=== Collected material ===
"""
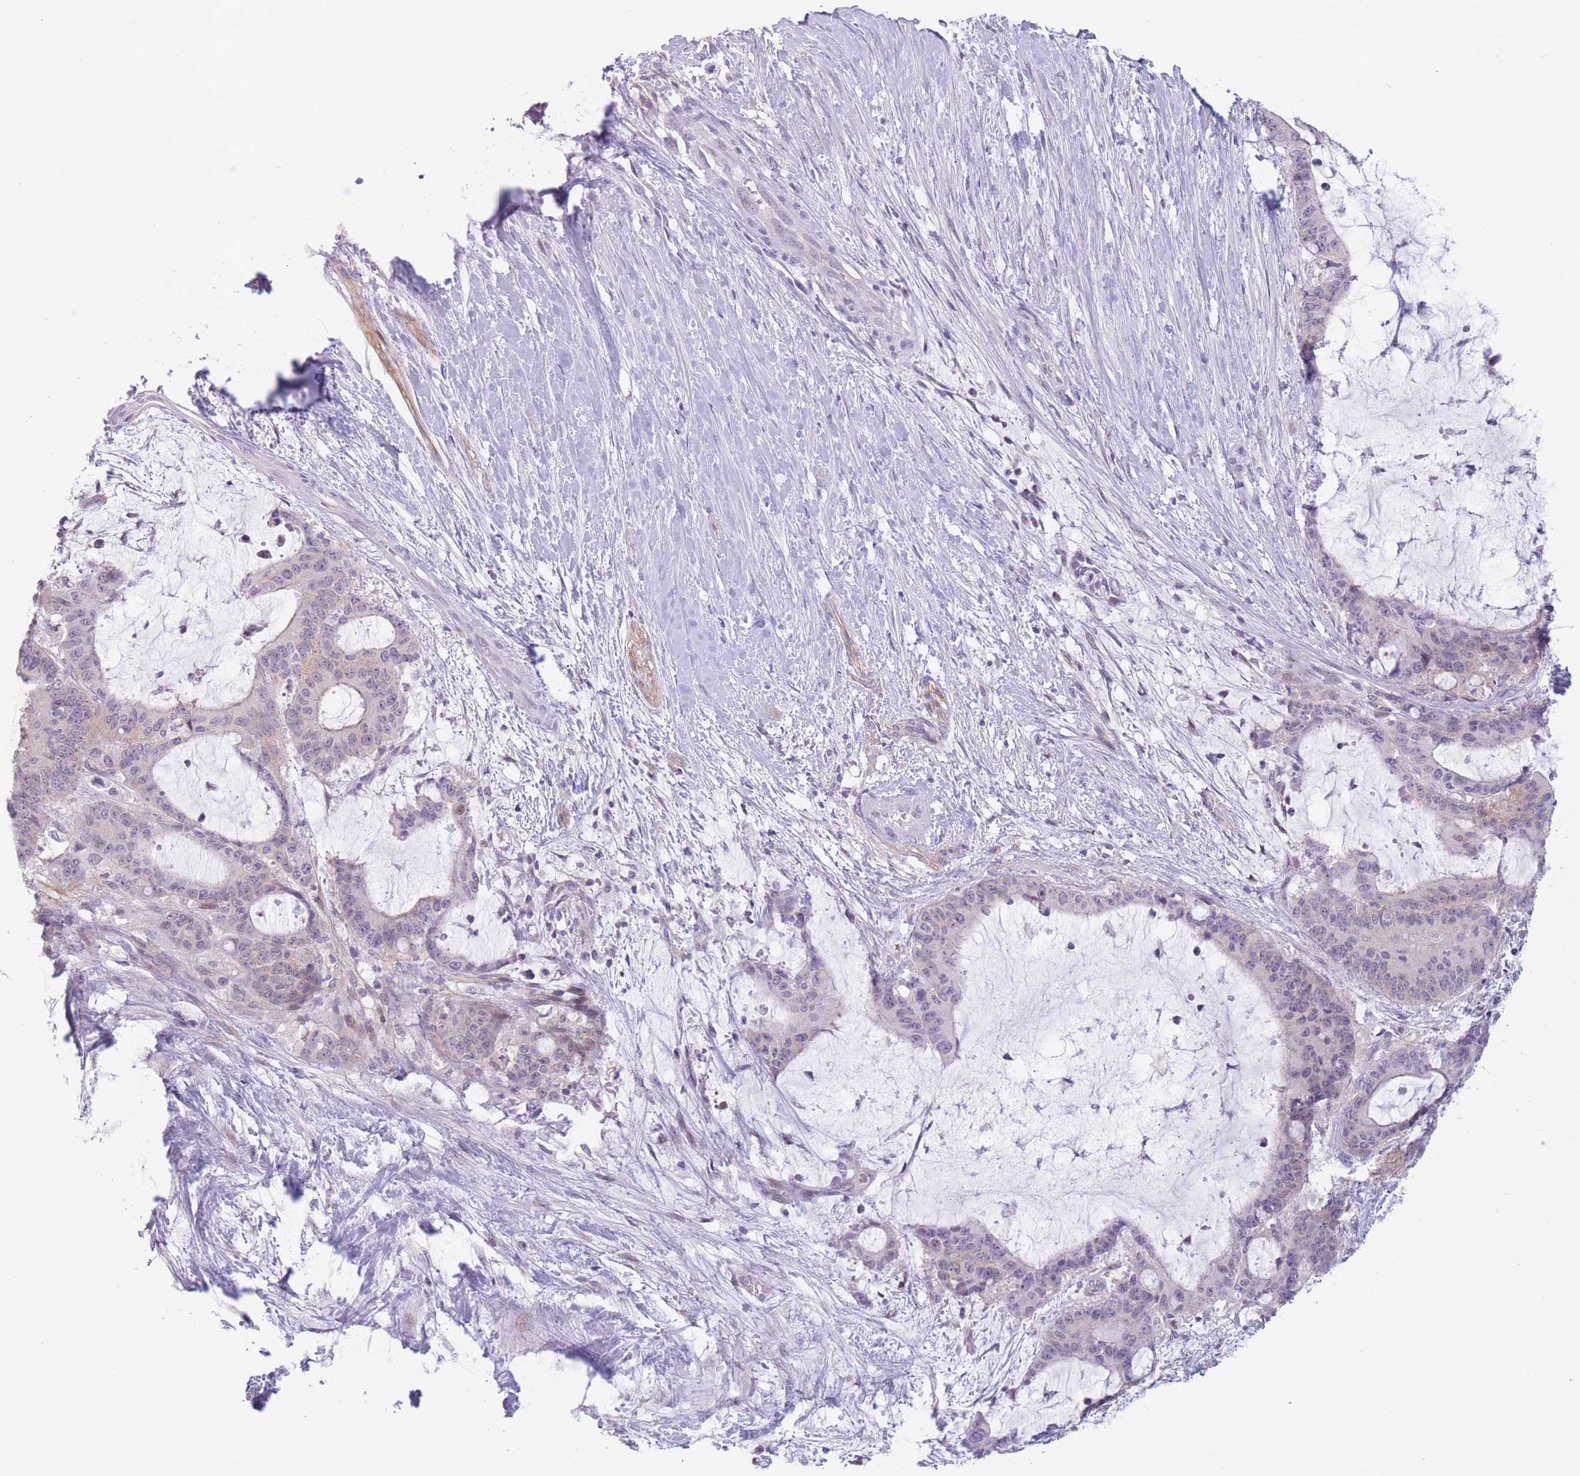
{"staining": {"intensity": "negative", "quantity": "none", "location": "none"}, "tissue": "liver cancer", "cell_type": "Tumor cells", "image_type": "cancer", "snomed": [{"axis": "morphology", "description": "Normal tissue, NOS"}, {"axis": "morphology", "description": "Cholangiocarcinoma"}, {"axis": "topography", "description": "Liver"}, {"axis": "topography", "description": "Peripheral nerve tissue"}], "caption": "This is an immunohistochemistry micrograph of human liver cholangiocarcinoma. There is no positivity in tumor cells.", "gene": "ZNF439", "patient": {"sex": "female", "age": 73}}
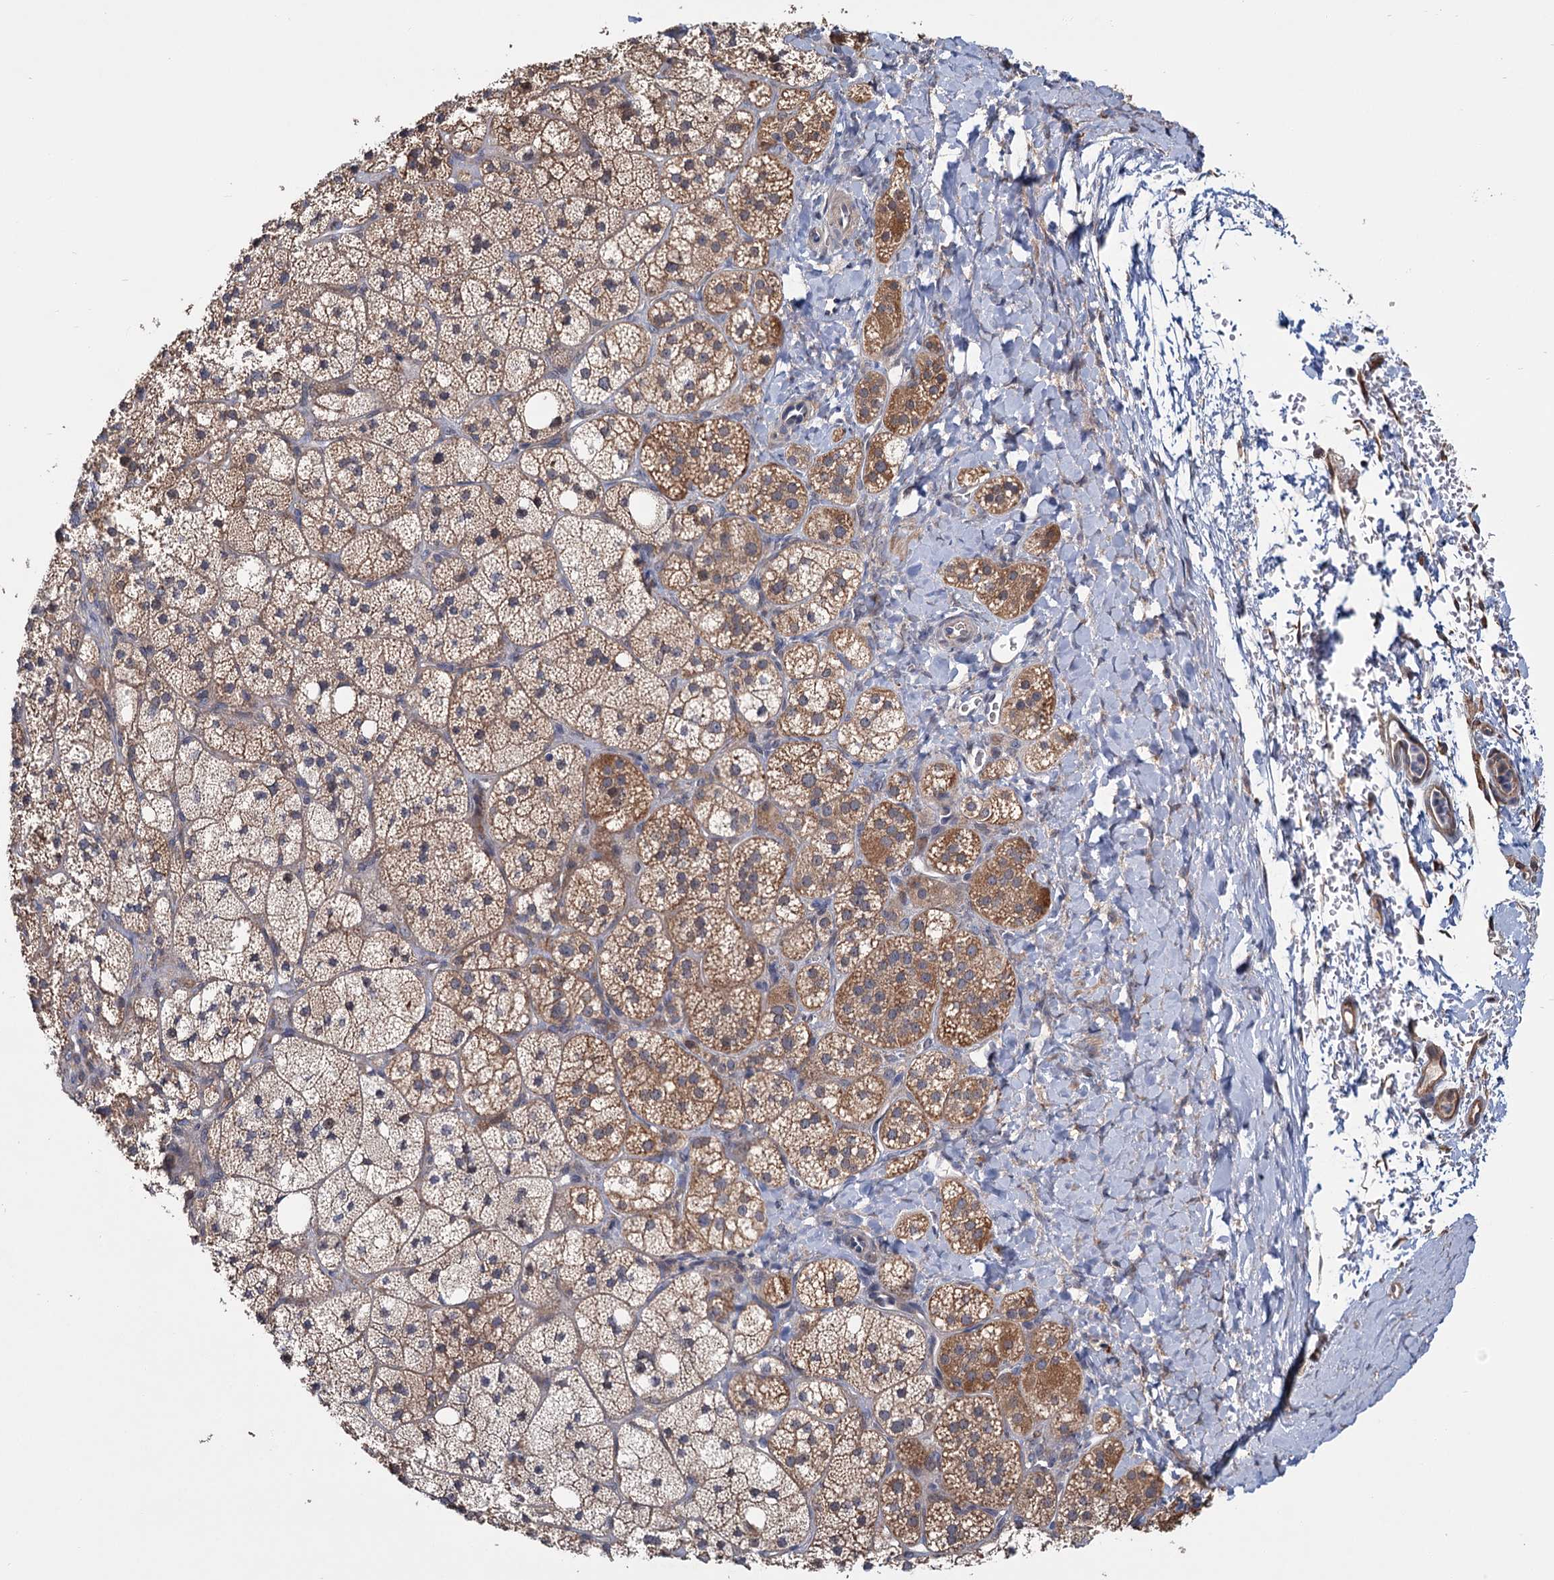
{"staining": {"intensity": "moderate", "quantity": "25%-75%", "location": "cytoplasmic/membranous"}, "tissue": "adrenal gland", "cell_type": "Glandular cells", "image_type": "normal", "snomed": [{"axis": "morphology", "description": "Normal tissue, NOS"}, {"axis": "topography", "description": "Adrenal gland"}], "caption": "This micrograph displays immunohistochemistry staining of benign human adrenal gland, with medium moderate cytoplasmic/membranous staining in approximately 25%-75% of glandular cells.", "gene": "MTRR", "patient": {"sex": "male", "age": 61}}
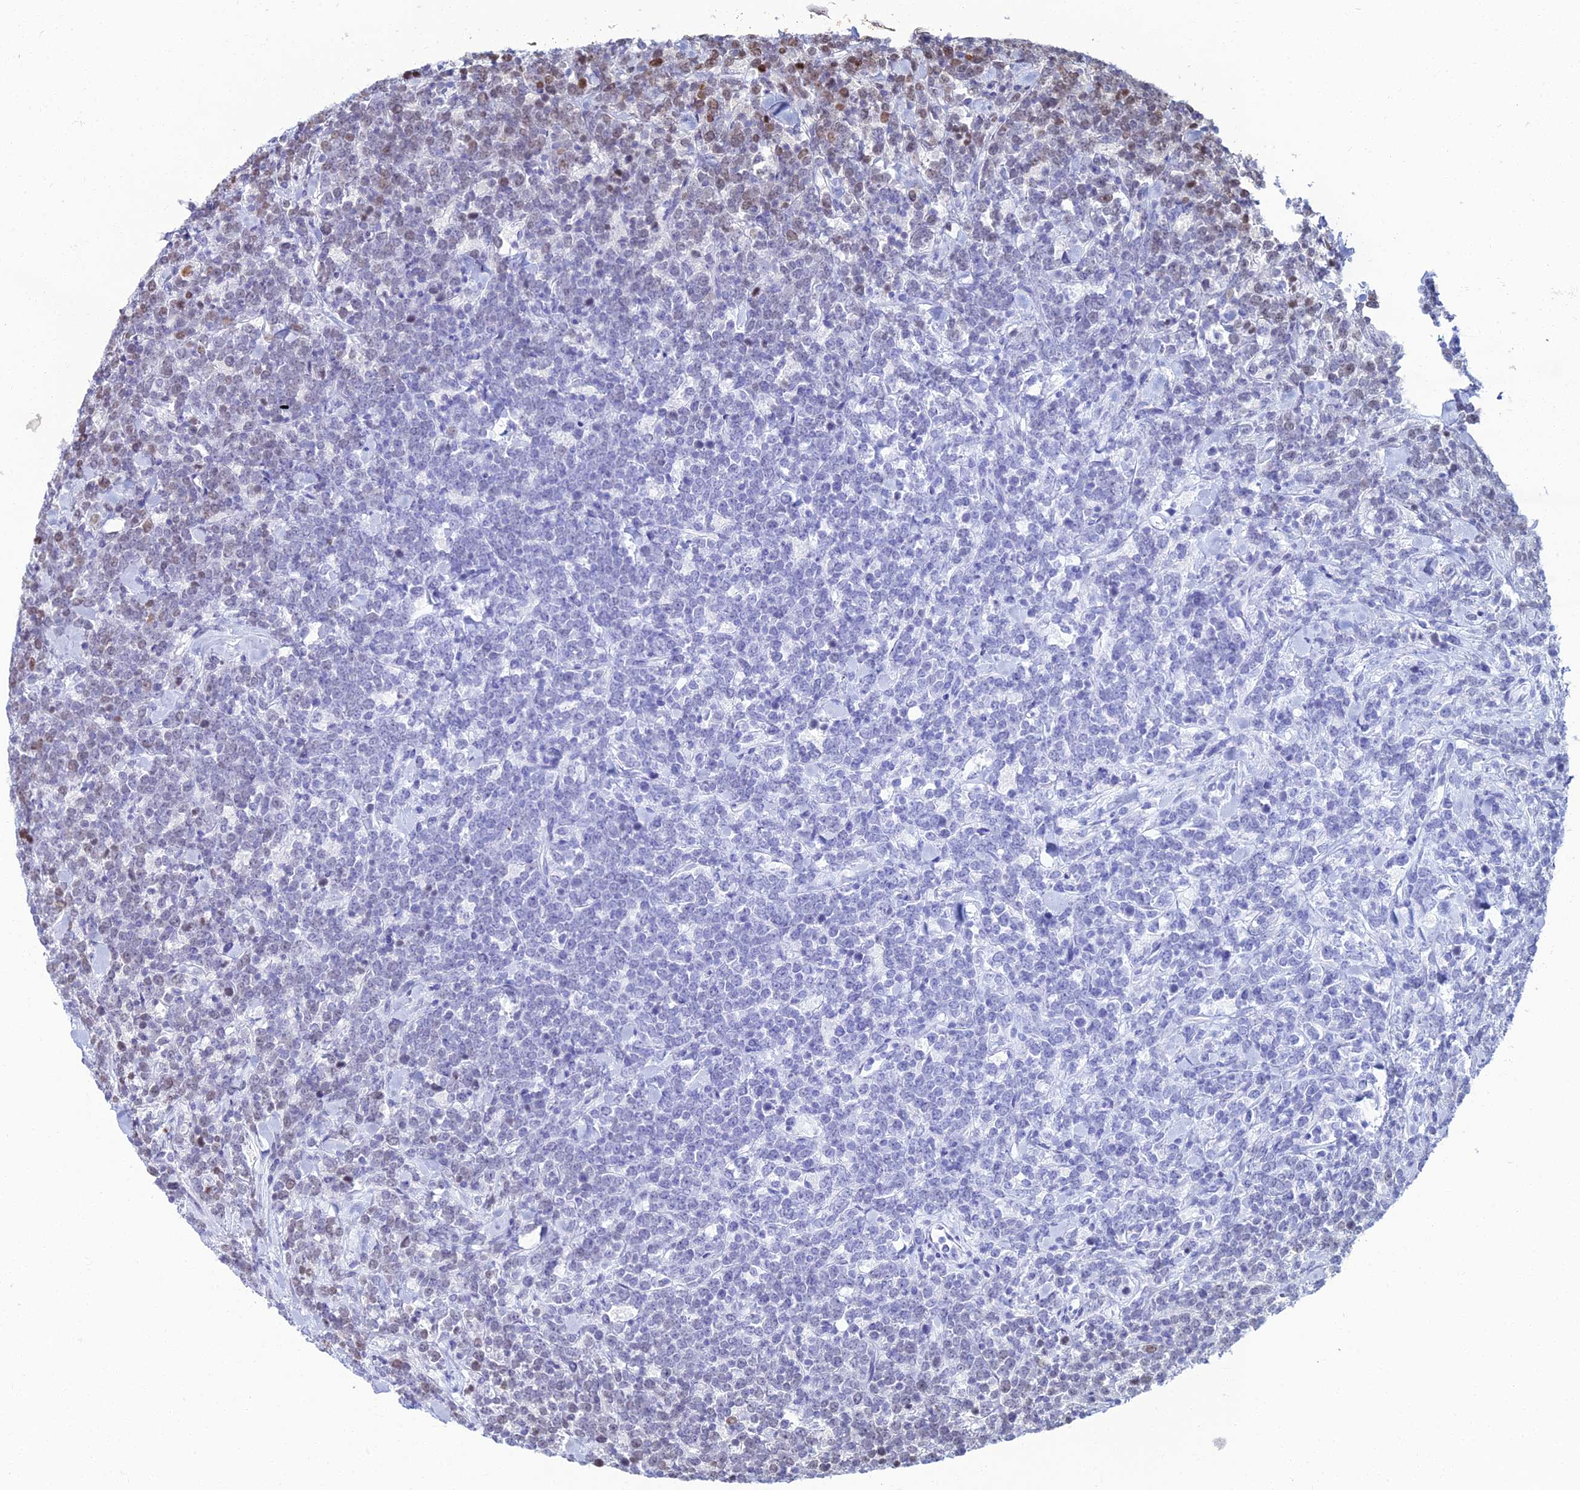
{"staining": {"intensity": "weak", "quantity": "25%-75%", "location": "nuclear"}, "tissue": "lymphoma", "cell_type": "Tumor cells", "image_type": "cancer", "snomed": [{"axis": "morphology", "description": "Malignant lymphoma, non-Hodgkin's type, High grade"}, {"axis": "topography", "description": "Small intestine"}], "caption": "About 25%-75% of tumor cells in lymphoma exhibit weak nuclear protein staining as visualized by brown immunohistochemical staining.", "gene": "TAF9B", "patient": {"sex": "male", "age": 8}}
"""
=== Exercise prompt ===
Except for the pictures, copy the material above exactly.

=== Finished task ===
{"staining": {"intensity": "negative", "quantity": "none", "location": "none"}, "tissue": "liver cancer", "cell_type": "Tumor cells", "image_type": "cancer", "snomed": [{"axis": "morphology", "description": "Normal tissue, NOS"}, {"axis": "morphology", "description": "Cholangiocarcinoma"}, {"axis": "topography", "description": "Liver"}, {"axis": "topography", "description": "Peripheral nerve tissue"}], "caption": "This is an immunohistochemistry micrograph of human liver cholangiocarcinoma. There is no positivity in tumor cells.", "gene": "ZNF439", "patient": {"sex": "female", "age": 73}}
{"staining": {"intensity": "moderate", "quantity": "25%-75%", "location": "cytoplasmic/membranous"}, "tissue": "adrenal gland", "cell_type": "Glandular cells", "image_type": "normal", "snomed": [{"axis": "morphology", "description": "Normal tissue, NOS"}, {"axis": "topography", "description": "Adrenal gland"}], "caption": "This micrograph displays immunohistochemistry staining of benign human adrenal gland, with medium moderate cytoplasmic/membranous staining in approximately 25%-75% of glandular cells.", "gene": "MTRR", "patient": {"sex": "male", "age": 61}}
{"staining": {"intensity": "weak", "quantity": "25%-75%", "location": "nuclear"}, "tissue": "lymphoma", "cell_type": "Tumor cells", "image_type": "cancer", "snomed": [{"axis": "morphology", "description": "Malignant lymphoma, non-Hodgkin's type, High grade"}, {"axis": "topography", "description": "Small intestine"}], "caption": "About 25%-75% of tumor cells in lymphoma exhibit weak nuclear protein staining as visualized by brown immunohistochemical staining.", "gene": "TAF9B", "patient": {"sex": "male", "age": 8}}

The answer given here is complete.